Another memorable film experience—which actually could had been programmed under the As Long as it Takes section for the scope of its 38-hour archive—was of Anne Charlotte Robertson’s Five Year Diaries. Between 1981 and 1997, Robertson who suffered of schizophrenia obsessively used her Super-8 camera to chronicle herself in her domestic environment creating these amazingly intimate, raw and harrowing film diaries. Robertson, who died in 2012, was known in the Boston avant-garde film scene and supported by a critical coterie of filmmakers such as Jonas Mekas. Her work has now been restored by the Harvard Film Archive and IFFR screened three of her reels.

Two artists under the Shorts Special section were also profiled this year: the Egyptian, Basel-based Basim Magdy and the Romanian, Chicago-based Irina Botea, both with promising up and coming profiles but substantial recognition from major biennial and art museum circles. These screenings offered a single artist focus presenting a selection of their works. Magdy’s The Many Colors of the Sky Radiate Forgetfulness (2014), nominated for the Tiger Award short films competition, also featured in the award section. It is revealing that a film festival has chosen two artists with fine art degrees (rather than in filmmaking) proving the strength of art’s ‘intrusion’ in the current field of film production. Botea uses digital video, film, video installation, performance, photography and Magdy’s training in painting heavily informs the texture of his multimedia practice made of 16mm films, digital video, slides and photography.

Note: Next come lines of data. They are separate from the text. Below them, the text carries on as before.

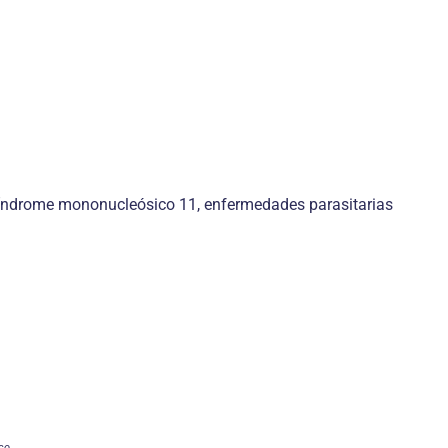
 síndrome mononucleósico 11, enfermedades parasitarias
co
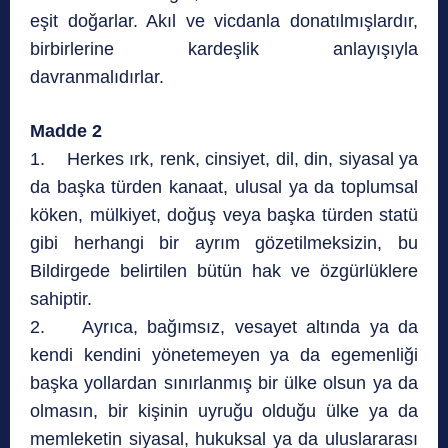
eşit doğarlar. Akıl ve vicdanla donatılmışlardır,
birbirlerine kardeşlik anlayışıyla
davranmalıdırlar.
Madde 2
1. Herkes ırk, renk, cinsiyet, dil, din, siyasal ya
da başka türden kanaat, ulusal ya da toplumsal
köken, mülkiyet, doğuş veya başka türden statü
gibi herhangi bir ayrım gözetilmeksizin, bu
Bildirgede belirtilen bütün hak ve özgürlüklere
sahiptir.
2. Ayrıca, bağımsız, vesayet altında ya da
kendi kendini yönetemeyen ya da egemenliği
başka yollardan sınırlanmış bir ülke olsun ya da
olmasın, bir kişinin uyruğu olduğu ülke ya da
memleketin siyasal, hukuksal ya da uluslararası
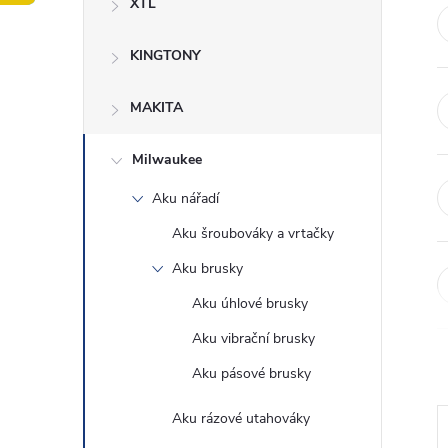
XTL
t
KINGTONY
r
a
MAKITA
n
Milwaukee
Aku nářadí
n
Aku šroubováky a vrtačky
í
Aku brusky
Aku úhlové brusky
p
Aku vibrační brusky
a
Aku pásové brusky
n
Aku rázové utahováky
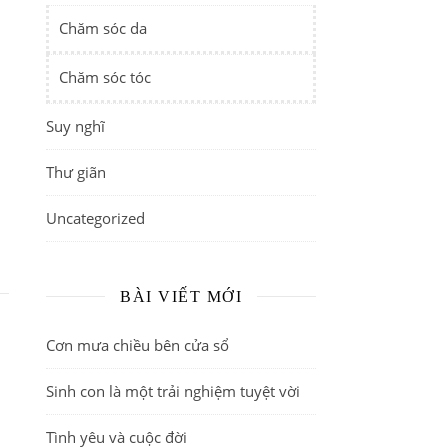
Chăm sóc da
Chăm sóc tóc
Suy nghĩ
Thư giãn
Uncategorized
BÀI VIẾT MỚI
Cơn mưa chiều bên cửa sổ
Sinh con là một trải nghiệm tuyệt vời
Tình yêu và cuộc đời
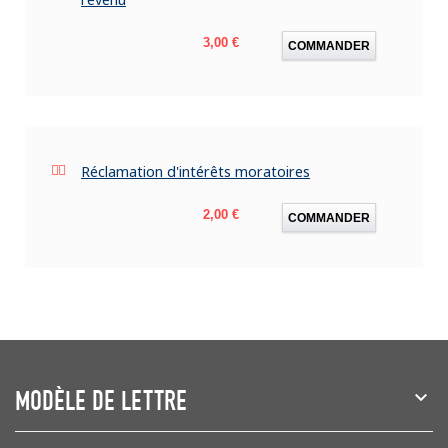
Prix
3,00 €
COMMANDER
Réclamation d'intérêts moratoires
Prix
2,00 €
COMMANDER
MODÈLE DE LETTRE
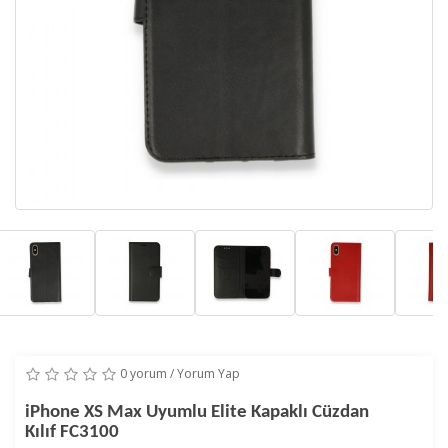
0 yorum
/
Yorum Yap
iPhone XS Max Uyumlu Elite Kapaklı Cüzdan
Kılıf FC3100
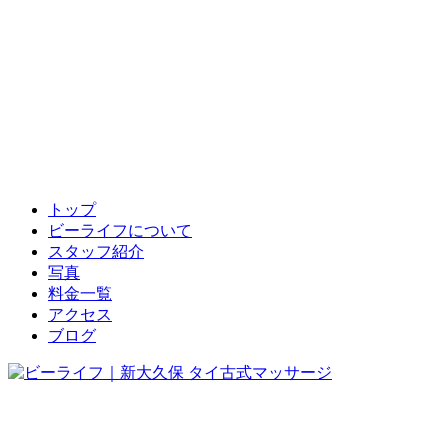
トップ
ビーライフについて
スタッフ紹介
写真
料金一覧
アクセス
ブログ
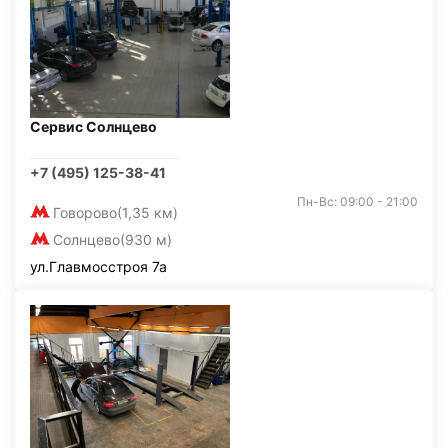
Сервис Солнцево
+7 (495) 125-38-41
Пн-Вс: 09:00 - 21:00
Говорово
(1,35 км)
Солнцево
(930 м)
ул.Главмосстроя 7а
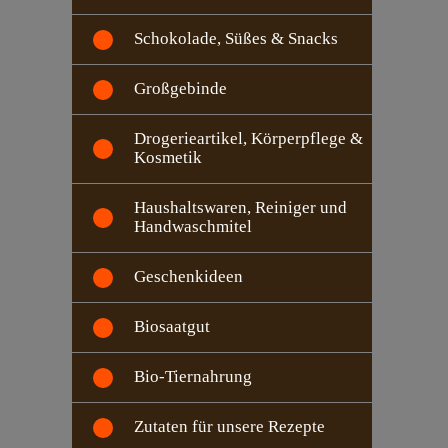
Schokolade, Süßes & Snacks
Großgebinde
Drogerieartikel, Körperpflege &
Kosmetik
Haushaltswaren, Reiniger und
Handwaschmitel
Geschenkideen
Biosaatgut
Bio-Tiernahrung
Zutaten für unsere Rezepte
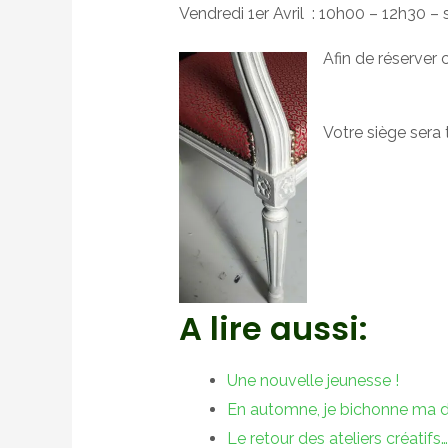
Vendredi 1er Avril : 10h00 – 12h30 –
Afin de réserver
Votre siège sera 
A lire aussi:
Une nouvelle jeunesse !
En automne, je bichonne ma dé
Le retour des ateliers créatifs…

And if you did not have enough, the late night Mind the Gap series held in Rotterdam’s WORM venue (from 22:00 to wee hours) presented events and collaborations between musicians, video artists and filmmakers, and music by Gonzo DJ in the café. It welcomed any experimental, expanded, projected, multimedia, analogue/non analogue, live improvisation and performative audio-visual formats that would defy a traditional theater setting. In its third edition, this year kicked off with an evening of sight and sound performances by Bruce McClure, his associate Alex Mendizabal’s banging noise performances and Flemish improvisation duo Stray Dogs. Bruce McClure, whose experimental film work has been labeled as para-cinema, proto-cinema or expanded-cinema, earning him a reputation among a long lineage of avant-garde structuralist filmmakers of the 1960s and 1970s such as Sharits, Frampton and Conrad, was also another of the festival’s artist in focus. In addition, IFFR in collaboration with the art gallery Witte de With presented an excellent fluxus evolving solo exhibition entitled Signals: Bruce McClure as well as held eight different live performances by the artist in LantarenVenster.